Ob die Brücke in Dresden noch notwendig ist,
darüber scheiden sich bekanntlich die Geister......
Aber mach mir net unsere Luftschösser madig,
gell Du (versuch' mich grad in hibou-sprech :-))
mist - Luftschlösser!
orthografisch besser aneinandergeschrieben die beiden wörter!
mistluft und schlösser könnte ich mir auch gut nebeneiander vorstellen, zur melodie von: schlösser, die im monde liegen, ist es zeitgemäß, von schlössern im gülledampf zu rappen oder eben in mistluft.
was willst du in operettenkulissen, archie?
hih, die saarlaender sagen sogar "nit" :-)
Fast hätte ich deinen Blog verpasst, nun habe ich ihn doch noch gelesen und bin ganz begeistert ( Gründe sind von anderen schon genannt ). Bin neugierig auf weitere Berichte aus der mir unbekannten Welt der Architekten.
als Mist wollte ich nur meinen Orthographie-Lapsus titulieren, lieber h.yuren,
wollte nicht die Luftschlösser beschimpfen...

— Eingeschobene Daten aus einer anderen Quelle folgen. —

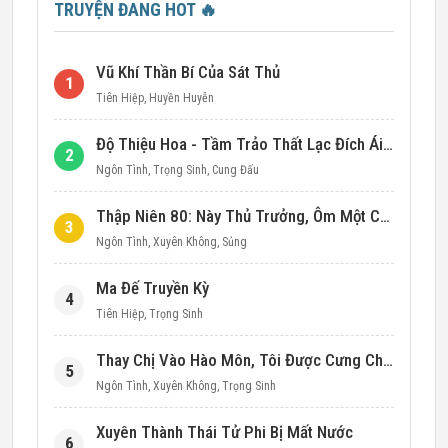
TRUYỆN ĐANG HOT
🔥
Vũ Khí Thần Bí Của Sát Thủ
1
Tiên Hiệp
,
Huyền Huyễn
Độ Thiệu Hoa - Tầm Trảo Thất Lạc Đích Ái Tình
2
Ngôn Tình
,
Trọng Sinh
,
Cung Đấu
Thập Niên 80: Này Thủ Trưởng, Ôm Một Cái Đi!
3
Ngôn Tình
,
Xuyên Không
,
Sủng
Ma Đế Truyền Kỳ
4
Tiên Hiệp
,
Trọng Sinh
Thay Chị Vào Hào Môn, Tôi Được Cưng Chiều Hết Mực (Thập Niên 90)
5
Ngôn Tình
,
Xuyên Không
,
Trọng Sinh
Xuyên Thành Thái Tử Phi Bị Mất Nước
6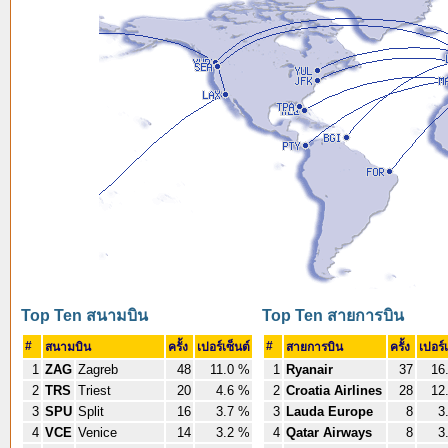
Top Ten สนามบิน
Top Ten สายการบิน
#
#
สนามบิน
ครั้ง
เปอร์เซ็นต์
สายการบิน
ครั้ง
เปอร์เ
1
ZAG
Zagreb
48
11.0 %
1
Ryanair
37
16
2
TRS
Triest
20
4.6 %
2
Croatia Airlines
28
12
3
SPU
Split
16
3.7 %
3
Lauda Europe
8
3
4
VCE
Venice
14
3.2 %
4
Qatar Airways
8
3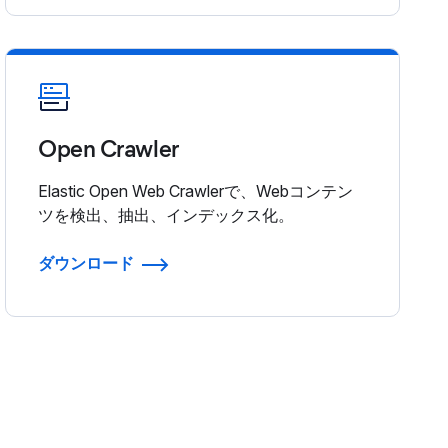
Open Crawler
Elastic Open Web Crawlerで、Webコンテン
ツを検出、抽出、インデックス化。
ダウンロード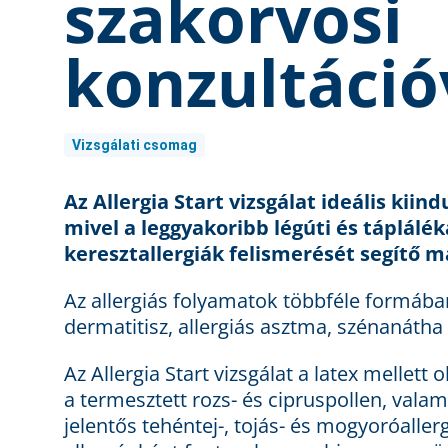
szakorvosi
konzultáció
Vizsgálati csomag
Az Allergia Start vizsgálat ideális kii
mivel a leggyakoribb légúti és táplálé
keresztallergiák felismerését segítő m
Az allergiás folyamatok többféle formába
dermatitisz, allergiás asztma, szénanátha (
Az Allergia Start vizsgálat a latex mellett o
a termesztett rozs- és cipruspollen, valam
jelentős tehéntej-, tojás- és mogyoróalle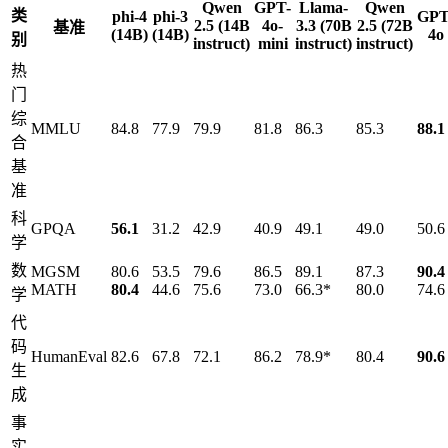
Qwen
GPT-
Llama-
Qwen
类
phi-4
phi-3
GPT
2.5
(14B
4o-
3.3
(70B
2.5
(72B
基准
(14B)
(14B)
4o
别
instruct)
mini
instruct)
instruct)
热
门
综
MMLU
84.8
77.9
79.9
81.8
86.3
85.3
88.1
合
基
准
科
GPQA
56.1
31.2
42.9
40.9
49.1
49.0
50.6
学
数
MGSM
80.6
53.5
79.6
86.5
89.1
87.3
90.4
MATH
80.4
44.6
75.6
73.0
66.3*
80.0
74.6
学
代
码
HumanEval
82.6
67.8
72.1
86.2
78.9*
80.4
90.6
生
成
事
实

Aber die Mistluft ist viel mistlustiger!
Luftschlösser sind wie Seifenblasen
gehen mit dem Wind und blinken
platzen dann
mit PLOPP
dito!
mit mal einem großen dankeschön für immer-gern-leseglück in deinen blogs,
auch wenn da nix an kommentaren.
lausemädchen
Freu mich wie ein Osterei
(dass Du mich noch gefunden hast :-))
Werd' weiter berichten
aus der heim'ligen Welt.....
Das Osterei war für Koslowski,
bei Lausemädchen bedanke ich mich artig
mit einem Sträusschen Glücksklee :-))
Lieber archinaut,
wir haben deinen Text heute auf die Startseite gestellt. Vielen Dank für den schönen Beitrag.
Viele Grüße
Tessa
Liebe Tessa,
das freut mich,
schön wenn's gefällt.
Herzliche Grüße
archie
Der Bau von Luftschlössern kostet nichts.
Aber die Zerstörung ist sehr teuer.
Wie teuer manche Luftschlösser für Architekten sind, konnte man zum Beispiel am Wettbewerb zum Reichstag-Umbau für den deutschen Bundestag sehen:
Weit über 1.000 Arbeiten waren eingereicht, unter jeder Arbeit standen mindestens drei, aber oft auch über zehn Namen, Verfasser, Mitarbeiter, diverse Sonderfachleute, die Arbeitsstunden möchte man gar nicht zählen, die für den Wettbewerb von den Architekten "verschenkt" wurden.......... die vielköpfige Jury entschied, und später wurde der Architekt doch zur Umplanung des Siegerentwurfs gezwungen - die Geschichte der gläsernen Kuppel ist ja bestimmt bekannt.
Luftschlösser? Lustschlösser? Lastschlösser? Schusslöcher? Schlusslichter? Irrlichter?